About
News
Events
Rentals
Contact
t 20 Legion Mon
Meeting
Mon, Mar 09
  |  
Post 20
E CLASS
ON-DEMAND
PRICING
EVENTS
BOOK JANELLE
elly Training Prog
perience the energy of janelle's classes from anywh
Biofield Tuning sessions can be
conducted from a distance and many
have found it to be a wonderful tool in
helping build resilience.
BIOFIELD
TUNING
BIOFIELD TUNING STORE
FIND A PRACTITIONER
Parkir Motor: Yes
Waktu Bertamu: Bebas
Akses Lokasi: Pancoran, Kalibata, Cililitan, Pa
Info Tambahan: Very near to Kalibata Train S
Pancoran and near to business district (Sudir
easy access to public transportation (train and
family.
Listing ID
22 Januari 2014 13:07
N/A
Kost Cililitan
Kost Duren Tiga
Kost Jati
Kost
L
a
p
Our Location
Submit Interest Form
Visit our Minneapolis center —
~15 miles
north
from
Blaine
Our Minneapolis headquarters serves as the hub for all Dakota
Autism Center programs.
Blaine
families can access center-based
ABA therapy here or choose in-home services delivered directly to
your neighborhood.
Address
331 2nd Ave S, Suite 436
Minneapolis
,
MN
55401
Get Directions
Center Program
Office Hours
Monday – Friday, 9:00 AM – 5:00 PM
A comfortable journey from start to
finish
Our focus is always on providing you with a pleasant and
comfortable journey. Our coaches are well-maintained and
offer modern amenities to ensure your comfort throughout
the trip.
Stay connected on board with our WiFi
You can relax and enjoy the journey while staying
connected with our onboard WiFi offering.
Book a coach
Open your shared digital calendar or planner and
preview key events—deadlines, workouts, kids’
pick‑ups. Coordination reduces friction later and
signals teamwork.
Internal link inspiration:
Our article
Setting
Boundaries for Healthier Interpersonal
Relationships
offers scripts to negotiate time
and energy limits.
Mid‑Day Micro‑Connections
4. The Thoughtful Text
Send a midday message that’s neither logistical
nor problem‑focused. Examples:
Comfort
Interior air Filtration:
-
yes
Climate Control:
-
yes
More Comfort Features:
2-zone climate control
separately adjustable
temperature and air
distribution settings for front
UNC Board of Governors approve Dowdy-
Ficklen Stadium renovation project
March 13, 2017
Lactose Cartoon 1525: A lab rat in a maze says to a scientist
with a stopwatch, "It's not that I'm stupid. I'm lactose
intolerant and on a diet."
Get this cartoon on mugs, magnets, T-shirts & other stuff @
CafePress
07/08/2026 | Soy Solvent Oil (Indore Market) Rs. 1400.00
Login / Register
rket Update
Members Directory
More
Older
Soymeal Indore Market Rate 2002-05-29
▬▬▬▬▬▬▬▬▬▬
Task to carry out: Could you reproduce all of the material above, exactly as it reads?

Solution for this problem:
About
News
Events
Rentals
Contact
t 20 Legion Mon
Meeting
Mon, Mar 09
  |  
Post 20
E CLASS
ON-DEMAND
PRICING
EVENTS
BOOK JANELLE
elly Training Prog
perience the energy of janelle's classes from anywh
Biofield Tuning sessions can be
conducted from a distance and many
have found it to be a wonderful tool in
helping build resilience.
BIOFIELD
TUNING
BIOFIELD TUNING STORE
FIND A PRACTITIONER
Parkir Motor: Yes
Waktu Bertamu: Bebas
Akses Lokasi: Pancoran, Kalibata, Cililitan, Pa
Info Tambahan: Very near to Kalibata Train S
Pancoran and near to business district (Sudir
easy access to public transportation (train and
family.
Listing ID
22 Januari 2014 13:07
N/A
Kost Cililitan
Kost Duren Tiga
Kost Jati
Kost
L
a
p
Our Location
Submit Interest Form
Visit our Minneapolis center —
~15 miles
north
from
Blaine
Our Minneapolis headquarters serves as the hub for all Dakota
Autism Center programs.
Blaine
families can access center-based
ABA therapy here or choose in-home services delivered directly to
your neighborhood.
Address
331 2nd Ave S, Suite 436
Minneapolis
,
MN
55401
Get Directions
Center Program
Office Hours
Monday – Friday, 9:00 AM – 5:00 PM
A comfortable journey from start to
finish
Our focus is always on providing you with a pleasant and
comfortable journey. Our coaches are well-maintained and
offer modern amenities to ensure your comfort throughout
the trip.
Stay connected on board with our WiFi
You can relax and enjoy the journey while staying
connected with our onboard WiFi offering.
Book a coach
Open your shared digital calendar or planner and
preview key events—deadlines, workouts, kids’
pick‑ups. Coordination reduces friction later and
signals teamwork.
Internal link inspiration:
Our article
Setting
Boundaries for Healthier Interpersonal
Relationships
offers scripts to negotiate time
and energy limits.
Mid‑Day Micro‑Connections
4. The Thoughtful Text
Send a midday message that’s neither logistical
nor problem‑focused. Examples:
Comfort
Interior air Filtration:
-
yes
Climate Control:
-
yes
More Comfort Features:
2-zone climate control
separately adjustable
temperature and air
distribution settings for front
UNC Board of Governors approve Dowdy-
Ficklen Stadium renovation project
March 13, 2017
Lactose Cartoon 1525: A lab rat in a maze says to a scientist
with a stopwatch, "It's not that I'm stupid. I'm lactose
intolerant and on a diet."
Get this cartoon on mugs, magnets, T-shirts & other stuff @
CafePress
07/08/2026 | Soy Solvent Oil (Indore Market) Rs. 1400.00
Login / Register
rket Update
Members Directory
More
Older
Soymeal Indore Market Rate 2002-05-29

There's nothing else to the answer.